## Problem description:
Each line below should be quoted exactly, please.
BEGIN Data
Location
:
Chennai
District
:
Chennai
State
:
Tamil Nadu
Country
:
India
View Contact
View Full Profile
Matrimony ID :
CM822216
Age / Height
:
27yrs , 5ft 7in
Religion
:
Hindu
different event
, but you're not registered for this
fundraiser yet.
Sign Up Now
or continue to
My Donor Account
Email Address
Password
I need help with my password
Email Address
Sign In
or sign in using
END Data
## Exercise response:
Location
:
Chennai
District
:
Chennai
State
:
Tamil Nadu
Country
:
India
View Contact
View Full Profile
Matrimony ID :
CM822216
Age / Height
:
27yrs , 5ft 7in
Religion
:
Hindu
different event
, but you're not registered for this
fundraiser yet.
Sign Up Now
or continue to
My Donor Account
Email Address
Password
I need help with my password
Email Address
Sign In
or sign in using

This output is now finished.